I always say, what a difference a day can make when talking about the weather. At 5 p.m. Monday here in Vancouver, it was a cool 48 degrees. A day earlier on Easter Sunday it was 76 degrees. That is a 28-degree drop in temperature. No surprises however as we discussed the incoming cold air mass a few days ago.
Precipitation-wise we only had a few scattered showers, but I observed some light ice pellets falling from the sky in Salmon Creek indicative of the cold air aloft. A little fresh snow was evident on the higher foothills to our east, but snowfall amounts in the Cascades were minimal.

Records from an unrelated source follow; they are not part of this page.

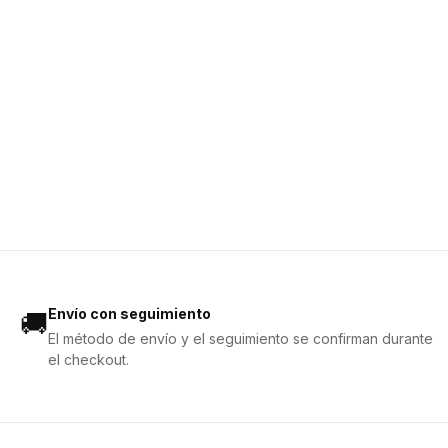
Envío con seguimiento
🚚
El método de envío y el seguimiento se confirman durante
el checkout.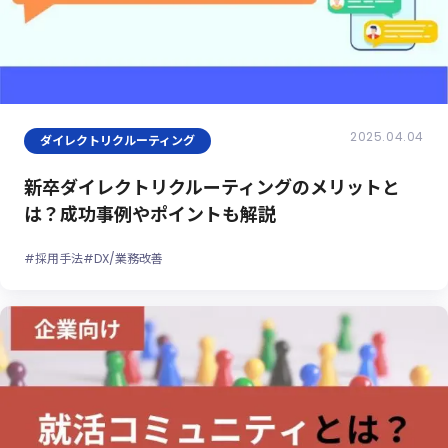
2025.04.04
ダイレクトリクルーティング
新卒ダイレクトリクルーティングのメリットと
は？成功事例やポイントも解説
#採用手法
#DX/業務改善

The cold upper level trough of low pressure is slowly sagging southward off the Oregon coastline today heading to California before it meanders into the Great Basin. Another low will drop down and take its place as the weekend arrives but again rainfall amounts look on the light side at this writing. If we get prolonged clearing the next four nights, almost anywhere in the county could see frost.
Unusual cloud formations
With the warm and sunny weather on Sunday we had a weak area of instability move across our skies, producing some unusual and delicate cloud formations. These clouds were my favorite, altocumulus. They were embedded in a layer of colder air with warmer air above which prevented them from building higher and turning into more cumulus-type clouds. They had enough moisture encapsulated in the cloud mass to produce virga, which is the term we call moisture, either rain or snow falling from the clouds but never reaching the ground.